Material provided:
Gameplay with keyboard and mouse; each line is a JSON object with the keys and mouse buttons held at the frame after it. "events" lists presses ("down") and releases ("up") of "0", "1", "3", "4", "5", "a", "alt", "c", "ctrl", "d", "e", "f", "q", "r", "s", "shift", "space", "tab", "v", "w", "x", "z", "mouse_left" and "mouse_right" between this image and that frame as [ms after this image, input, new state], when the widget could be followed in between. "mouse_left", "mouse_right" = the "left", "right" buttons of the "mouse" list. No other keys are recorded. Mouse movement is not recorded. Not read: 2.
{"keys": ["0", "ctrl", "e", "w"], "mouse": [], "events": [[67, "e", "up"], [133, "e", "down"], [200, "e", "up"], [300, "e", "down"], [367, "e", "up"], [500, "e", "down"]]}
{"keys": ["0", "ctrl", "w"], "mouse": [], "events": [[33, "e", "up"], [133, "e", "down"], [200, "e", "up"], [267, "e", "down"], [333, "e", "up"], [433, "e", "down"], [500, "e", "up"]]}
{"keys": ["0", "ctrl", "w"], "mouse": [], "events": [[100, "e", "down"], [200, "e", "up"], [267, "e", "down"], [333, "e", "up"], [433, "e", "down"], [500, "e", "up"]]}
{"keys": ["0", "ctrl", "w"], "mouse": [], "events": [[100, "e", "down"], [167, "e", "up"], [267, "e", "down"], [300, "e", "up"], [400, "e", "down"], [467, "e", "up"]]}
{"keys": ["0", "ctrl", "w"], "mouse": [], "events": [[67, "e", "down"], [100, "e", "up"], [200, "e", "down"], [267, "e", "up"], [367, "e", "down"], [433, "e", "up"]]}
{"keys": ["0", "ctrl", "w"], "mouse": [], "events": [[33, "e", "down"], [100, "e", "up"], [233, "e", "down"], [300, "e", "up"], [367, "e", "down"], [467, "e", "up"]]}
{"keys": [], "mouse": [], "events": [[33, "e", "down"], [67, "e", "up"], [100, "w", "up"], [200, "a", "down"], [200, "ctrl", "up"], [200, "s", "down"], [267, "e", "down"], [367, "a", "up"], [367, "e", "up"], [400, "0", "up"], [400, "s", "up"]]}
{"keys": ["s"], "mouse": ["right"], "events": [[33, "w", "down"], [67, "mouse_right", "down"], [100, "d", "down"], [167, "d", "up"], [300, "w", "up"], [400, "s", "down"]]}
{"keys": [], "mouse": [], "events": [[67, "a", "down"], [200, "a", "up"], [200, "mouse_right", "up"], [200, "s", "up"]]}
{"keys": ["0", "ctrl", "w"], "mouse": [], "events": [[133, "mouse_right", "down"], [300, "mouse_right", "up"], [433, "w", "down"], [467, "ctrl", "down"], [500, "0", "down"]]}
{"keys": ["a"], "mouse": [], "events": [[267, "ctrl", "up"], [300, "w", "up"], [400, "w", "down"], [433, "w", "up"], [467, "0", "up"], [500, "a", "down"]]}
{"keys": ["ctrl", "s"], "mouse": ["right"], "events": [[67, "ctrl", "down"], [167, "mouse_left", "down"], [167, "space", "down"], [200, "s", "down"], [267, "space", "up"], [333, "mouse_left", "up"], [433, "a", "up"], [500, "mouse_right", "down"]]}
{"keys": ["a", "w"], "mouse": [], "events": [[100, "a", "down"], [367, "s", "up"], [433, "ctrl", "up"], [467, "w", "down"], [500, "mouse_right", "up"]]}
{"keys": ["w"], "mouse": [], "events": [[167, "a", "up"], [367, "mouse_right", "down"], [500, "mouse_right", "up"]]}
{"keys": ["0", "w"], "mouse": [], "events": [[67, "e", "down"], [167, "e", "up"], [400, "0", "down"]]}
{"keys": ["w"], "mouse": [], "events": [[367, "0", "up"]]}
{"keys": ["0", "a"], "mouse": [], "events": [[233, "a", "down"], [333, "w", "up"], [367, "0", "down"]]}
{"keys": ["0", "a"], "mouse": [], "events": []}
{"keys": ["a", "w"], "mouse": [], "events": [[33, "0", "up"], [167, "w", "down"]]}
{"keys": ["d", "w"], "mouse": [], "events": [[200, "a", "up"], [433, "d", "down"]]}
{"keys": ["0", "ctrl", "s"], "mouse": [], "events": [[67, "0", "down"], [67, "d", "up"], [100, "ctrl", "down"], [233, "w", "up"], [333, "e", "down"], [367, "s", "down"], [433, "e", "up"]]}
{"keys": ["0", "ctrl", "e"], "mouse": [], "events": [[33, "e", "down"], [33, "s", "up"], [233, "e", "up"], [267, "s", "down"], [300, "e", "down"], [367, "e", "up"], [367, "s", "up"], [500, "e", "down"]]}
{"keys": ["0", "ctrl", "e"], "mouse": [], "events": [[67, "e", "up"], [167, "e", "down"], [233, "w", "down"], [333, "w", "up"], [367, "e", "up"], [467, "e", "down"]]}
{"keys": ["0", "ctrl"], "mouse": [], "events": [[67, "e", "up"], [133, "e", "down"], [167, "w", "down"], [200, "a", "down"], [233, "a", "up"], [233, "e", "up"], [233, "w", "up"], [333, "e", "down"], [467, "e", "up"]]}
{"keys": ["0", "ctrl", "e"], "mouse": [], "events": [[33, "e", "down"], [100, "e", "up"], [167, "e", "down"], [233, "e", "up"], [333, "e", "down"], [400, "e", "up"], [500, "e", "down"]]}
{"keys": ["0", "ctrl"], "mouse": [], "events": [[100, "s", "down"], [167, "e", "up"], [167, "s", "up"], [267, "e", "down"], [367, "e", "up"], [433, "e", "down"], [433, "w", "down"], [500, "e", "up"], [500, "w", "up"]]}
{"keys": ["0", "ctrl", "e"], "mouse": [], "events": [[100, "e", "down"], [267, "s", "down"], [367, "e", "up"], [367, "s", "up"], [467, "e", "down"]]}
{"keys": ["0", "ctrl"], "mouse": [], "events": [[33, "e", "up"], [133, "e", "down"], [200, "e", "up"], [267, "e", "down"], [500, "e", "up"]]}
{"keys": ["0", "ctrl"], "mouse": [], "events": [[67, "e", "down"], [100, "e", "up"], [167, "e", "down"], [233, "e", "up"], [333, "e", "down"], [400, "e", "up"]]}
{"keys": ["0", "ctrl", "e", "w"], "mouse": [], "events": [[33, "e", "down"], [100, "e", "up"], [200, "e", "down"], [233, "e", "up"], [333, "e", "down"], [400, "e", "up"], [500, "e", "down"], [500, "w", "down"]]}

Your goal:
Your response must repeat all of the material above exactly.

Written answer:
Gameplay with keyboard and mouse; each line is a JSON object with the keys and mouse buttons held at the frame after it. "events" lists presses ("down") and releases ("up") of "0", "1", "3", "4", "5", "a", "alt", "c", "ctrl", "d", "e", "f", "q", "r", "s", "shift", "space", "tab", "v", "w", "x", "z", "mouse_left" and "mouse_right" between this image and that frame as [ms after this image, input, new state], when the widget could be followed in between. "mouse_left", "mouse_right" = the "left", "right" buttons of the "mouse" list. No other keys are recorded. Mouse movement is not recorded. Not read: 2.
{"keys": ["0", "ctrl", "e", "w"], "mouse": [], "events": [[67, "e", "up"], [133, "e", "down"], [200, "e", "up"], [300, "e", "down"], [367, "e", "up"], [500, "e", "down"]]}
{"keys": ["0", "ctrl", "w"], "mouse": [], "events": [[33, "e", "up"], [133, "e", "down"], [200, "e", "up"], [267, "e", "down"], [333, "e", "up"], [433, "e", "down"], [500, "e", "up"]]}
{"keys": ["0", "ctrl", "w"], "mouse": [], "events": [[100, "e", "down"], [200, "e", "up"], [267, "e", "down"], [333, "e", "up"], [433, "e", "down"], [500, "e", "up"]]}
{"keys": ["0", "ctrl", "w"], "mouse": [], "events": [[100, "e", "down"], [167, "e", "up"], [267, "e", "down"], [300, "e", "up"], [400, "e", "down"], [467, "e", "up"]]}
{"keys": ["0", "ctrl", "w"], "mouse": [], "events": [[67, "e", "down"], [100, "e", "up"], [200, "e", "down"], [267, "e", "up"], [367, "e", "down"], [433, "e", "up"]]}
{"keys": ["0", "ctrl", "w"], "mouse": [], "events": [[33, "e", "down"], [100, "e", "up"], [233, "e", "down"], [300, "e", "up"], [367, "e", "down"], [467, "e", "up"]]}
{"keys": [], "mouse": [], "events": [[33, "e", "down"], [67, "e", "up"], [100, "w", "up"], [200, "a", "down"], [200, "ctrl", "up"], [200, "s", "down"], [267, "e", "down"], [367, "a", "up"], [367, "e", "up"], [400, "0", "up"], [400, "s", "up"]]}
{"keys": ["s"], "mouse": ["right"], "events": [[33, "w", "down"], [67, "mouse_right", "down"], [100, "d", "down"], [167, "d", "up"], [300, "w", "up"], [400, "s", "down"]]}
{"keys": [], "mouse": [], "events": [[67, "a", "down"], [200, "a", "up"], [200, "mouse_right", "up"], [200, "s", "up"]]}
{"keys": ["0", "ctrl", "w"], "mouse": [], "events": [[133, "mouse_right", "down"], [300, "mouse_right", "up"], [433, "w", "down"], [467, "ctrl", "down"], [500, "0", "down"]]}
{"keys": ["a"], "mouse": [], "events": [[267, "ctrl", "up"], [300, "w", "up"], [400, "w", "down"], [433, "w", "up"], [467, "0", "up"], [500, "a", "down"]]}
{"keys": ["ctrl", "s"], "mouse": ["right"], "events": [[67, "ctrl", "down"], [167, "mouse_left", "down"], [167, "space", "down"], [200, "s", "down"], [267, "space", "up"], [333, "mouse_left", "up"], [433, "a", "up"], [500, "mouse_right", "down"]]}
{"keys": ["a", "w"], "mouse": [], "events": [[100, "a", "down"], [367, "s", "up"], [433, "ctrl", "up"], [467, "w", "down"], [500, "mouse_right", "up"]]}
{"keys": ["w"], "mouse": [], "events": [[167, "a", "up"], [367, "mouse_right", "down"], [500, "mouse_right", "up"]]}
{"keys": ["0", "w"], "mouse": [], "events": [[67, "e", "down"], [167, "e", "up"], [400, "0", "down"]]}
{"keys": ["w"], "mouse": [], "events": [[367, "0", "up"]]}
{"keys": ["0", "a"], "mouse": [], "events": [[233, "a", "down"], [333, "w", "up"], [367, "0", "down"]]}
{"keys": ["0", "a"], "mouse": [], "events": []}
{"keys": ["a", "w"], "mouse": [], "events": [[33, "0", "up"], [167, "w", "down"]]}
{"keys": ["d", "w"], "mouse": [], "events": [[200, "a", "up"], [433, "d", "down"]]}
{"keys": ["0", "ctrl", "s"], "mouse": [], "events": [[67, "0", "down"], [67, "d", "up"], [100, "ctrl", "down"], [233, "w", "up"], [333, "e", "down"], [367, "s", "down"], [433, "e", "up"]]}
{"keys": ["0", "ctrl", "e"], "mouse": [], "events": [[33, "e", "down"], [33, "s", "up"], [233, "e", "up"], [267, "s", "down"], [300, "e", "down"], [367, "e", "up"], [367, "s", "up"], [500, "e", "down"]]}
{"keys": ["0", "ctrl", "e"], "mouse": [], "events": [[67, "e", "up"], [167, "e", "down"], [233, "w", "down"], [333, "w", "up"], [367, "e", "up"], [467, "e", "down"]]}
{"keys": ["0", "ctrl"], "mouse": [], "events": [[67, "e", "up"], [133, "e", "down"], [167, "w", "down"], [200, "a", "down"], [233, "a", "up"], [233, "e", "up"], [233, "w", "up"], [333, "e", "down"], [467, "e", "up"]]}
{"keys": ["0", "ctrl", "e"], "mouse": [], "events": [[33, "e", "down"], [100, "e", "up"], [167, "e", "down"], [233, "e", "up"], [333, "e", "down"], [400, "e", "up"], [500, "e", "down"]]}
{"keys": ["0", "ctrl"], "mouse": [], "events": [[100, "s", "down"], [167, "e", "up"], [167, "s", "up"], [267, "e", "down"], [367, "e", "up"], [433, "e", "down"], [433, "w", "down"], [500, "e", "up"], [500, "w", "up"]]}
{"keys": ["0", "ctrl", "e"], "mouse": [], "events": [[100, "e", "down"], [267, "s", "down"], [367, "e", "up"], [367, "s", "up"], [467, "e", "down"]]}
{"keys": ["0", "ctrl"], "mouse": [], "events": [[33, "e", "up"], [133, "e", "down"], [200, "e", "up"], [267, "e", "down"], [500, "e", "up"]]}
{"keys": ["0", "ctrl"], "mouse": [], "events": [[67, "e", "down"], [100, "e", "up"], [167, "e", "down"], [233, "e", "up"], [333, "e", "down"], [400, "e", "up"]]}
{"keys": ["0", "ctrl", "e", "w"], "mouse": [], "events": [[33, "e", "down"], [100, "e", "up"], [200, "e", "down"], [233, "e", "up"], [333, "e", "down"], [400, "e", "up"], [500, "e", "down"], [500, "w", "down"]]}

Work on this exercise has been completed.